Johnson Graves was reared on his father's homestead in Otoe county, attended the local schools and the State University for three years. He then accepted a position in the state land commisioner's (sic) office at Lincoln, which he filled four years, and in 1896-1897 was a clerk in the state legislature. For five months he was associated with the Barnett Lumber Company at McCook, Nebraska, and from that time may be dated his interest in the lumber industry, in which he has since been an important factor. In different capacities he has been connected with the lumber trade in Nebraska, Colorado, Montana and Idaho. With the intention of locating permanently, Mr. Graves came to Scottsbluff in 1908 and bought out the Pathfinder Lumber Company, afterward he had interests at other points for five years, then returned here and bought an interest in the large enterprise conducted under the name of L. W. Cox & Co., incorporated, of which he is vice president, treasurer and manager. In business circles he stands high.
On August 24, 1899, Mr. Graves married Miss Jennie Holland, who was born in Otoe county, Nebraska, and is a daughter of L. J. and Sidney E. Holland, the former was a prominent farmer in Red Willow county, from which he was elected a member of the state legislature in 1900. Mr. and Mrs. Graves have two children: Jackson, who is in school, and Elizabeth May, who has just passed her second birthday. Mr. Graves has settled convictions in regard to politics and has always been affiliated with the Democratic party.
HENRY W. NEFF, an enterprising business man of Scottsbluff, is a member of the firm doing business here under the name of the Carr-Neff Lumber Company, which has the distinction of being the oldest business firm in this city. Mr. Neff was born in Penn-
sylvania, came to Nebraska in 1890 and to Scottsbluff in 1900.
His parents were Benjamin Landis and Mary (McMurtry) Neff, the former born in the Keystone state, a descendant of fine old Pennsylvania stock, while the mother was of Scotch-Irish stock. They were married in Pennsylvania and the father died in that state. Their eldest son came to Lincoln, Nebraska, in 1880, later moving to Sidney and still later to Lexington, Nebraska, and in 1890 the other members of the family joined him there and all still reside there except Henry W. They are as follows: Maggie, the widow of J. E. Robb; Ada, the wife of J. D. Eger; John, in the lumber business, and Benjamin Landis, in the real estate business. The family belongs to the Methodist Episcopal church, in which the father was an exhorter.
Henry W. Neff was graduated from the Lexington high school in 1897, then attended the university at Denver, after which he returned to Lexington and remained six months. Desiring a business career Mr. Neff took this time to look about for a promising opening, and in 1900 he associated himself with J. M. Carr at Gering, and they organized the Carr & Neff Lumber Company, which, now incorporated, is the Carr-Neff Lumber Company, capitalized at $60,000, with an investment of $200,000. They maintained a plant at Gering and at Scottsbluff until 1903, when they moved the main plant to the latter city. The business has prospered, although both partners started the enterprise on borrowed capital. They have lumber yards at Mitchell, Bridgeport and Northport, and they do a general lumber and coal business and handle paints, oils and other commodities. Mrs. Neff is treasurer of the company.

(Page images and extracted text)
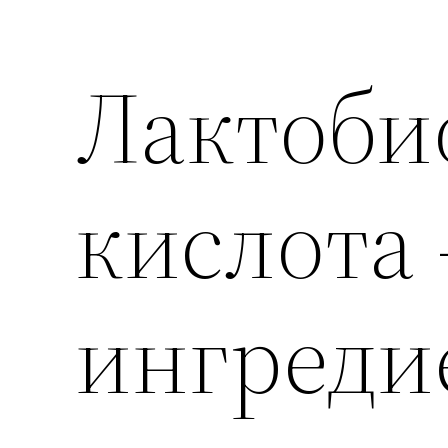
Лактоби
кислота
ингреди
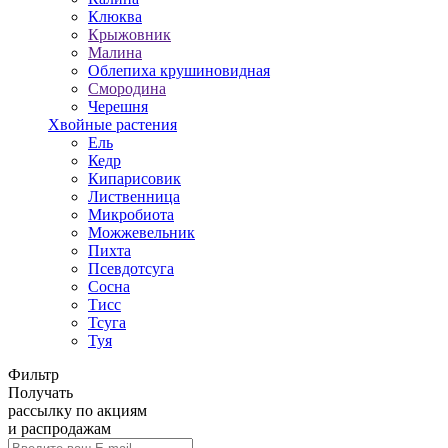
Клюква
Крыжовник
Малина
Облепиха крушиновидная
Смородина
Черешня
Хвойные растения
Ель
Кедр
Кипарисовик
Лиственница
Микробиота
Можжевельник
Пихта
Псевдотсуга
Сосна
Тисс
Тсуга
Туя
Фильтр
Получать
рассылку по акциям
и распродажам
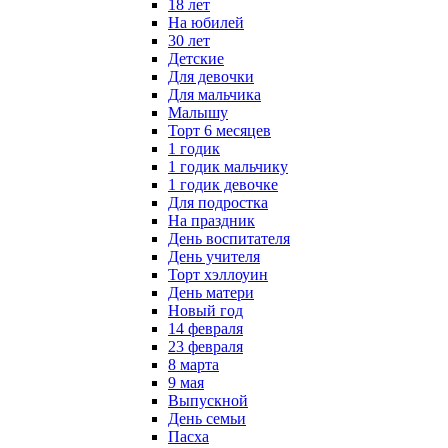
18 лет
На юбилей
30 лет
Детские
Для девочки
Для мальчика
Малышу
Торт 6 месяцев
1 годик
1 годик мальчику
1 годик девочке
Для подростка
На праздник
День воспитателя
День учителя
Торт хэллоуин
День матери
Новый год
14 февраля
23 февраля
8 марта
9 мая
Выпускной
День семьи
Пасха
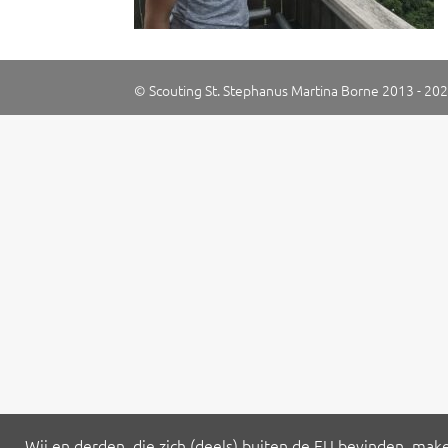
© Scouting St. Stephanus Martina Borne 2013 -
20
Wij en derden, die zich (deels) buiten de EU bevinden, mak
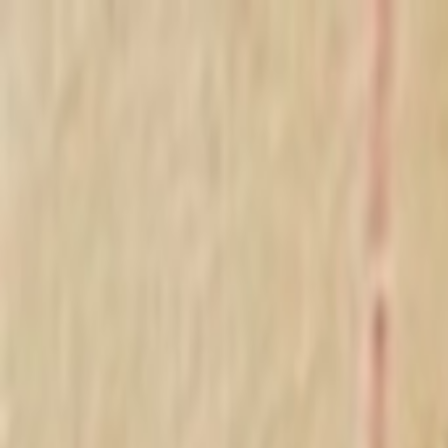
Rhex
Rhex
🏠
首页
---
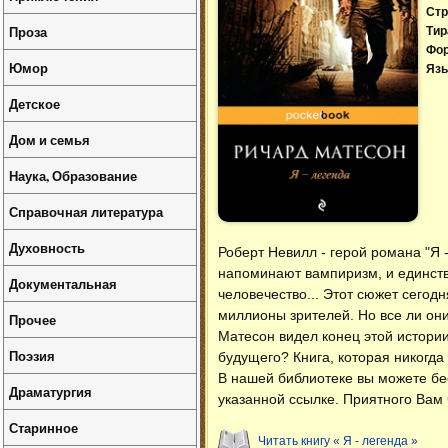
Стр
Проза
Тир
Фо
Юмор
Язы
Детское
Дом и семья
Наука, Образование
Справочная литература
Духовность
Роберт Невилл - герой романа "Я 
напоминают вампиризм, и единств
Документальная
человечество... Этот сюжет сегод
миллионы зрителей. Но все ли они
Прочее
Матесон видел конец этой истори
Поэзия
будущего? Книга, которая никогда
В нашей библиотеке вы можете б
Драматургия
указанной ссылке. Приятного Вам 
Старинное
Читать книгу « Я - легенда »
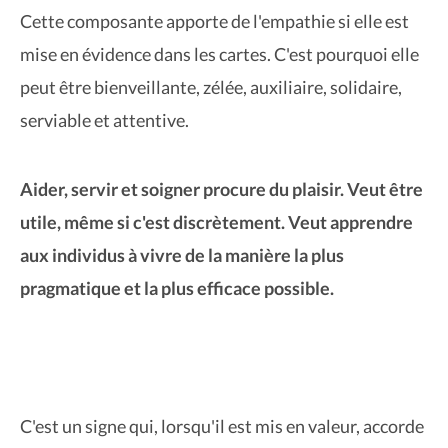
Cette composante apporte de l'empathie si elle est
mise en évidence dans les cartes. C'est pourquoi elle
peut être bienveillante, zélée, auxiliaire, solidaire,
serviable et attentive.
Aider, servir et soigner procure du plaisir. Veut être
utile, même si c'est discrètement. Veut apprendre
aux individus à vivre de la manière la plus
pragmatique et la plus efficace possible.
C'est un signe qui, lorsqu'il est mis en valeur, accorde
* * *
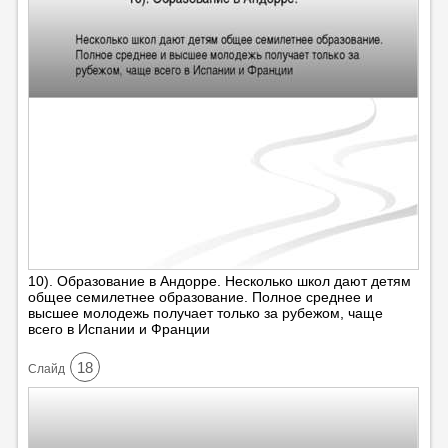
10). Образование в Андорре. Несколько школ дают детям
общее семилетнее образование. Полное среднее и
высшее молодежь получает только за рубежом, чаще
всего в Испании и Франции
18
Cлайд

## Exercise tasks
[a] According to the biographical sketch, which positions does Johnson Graves hold in L. W. Cox & Co.?
[b] In the rows, substitute "2014" for "2013" in everything from the line containing "Scouting St. Stephanus" down to the line containing "Wij en derden, die". Give only those lines.

## List of solutions
[a] He is vice president, treasurer and manager.

[b]
© Scouting St. Stephanus Martina Borne 2014 -
20
Wij en derden, die zich (deels) buiten de EU bevinden, mak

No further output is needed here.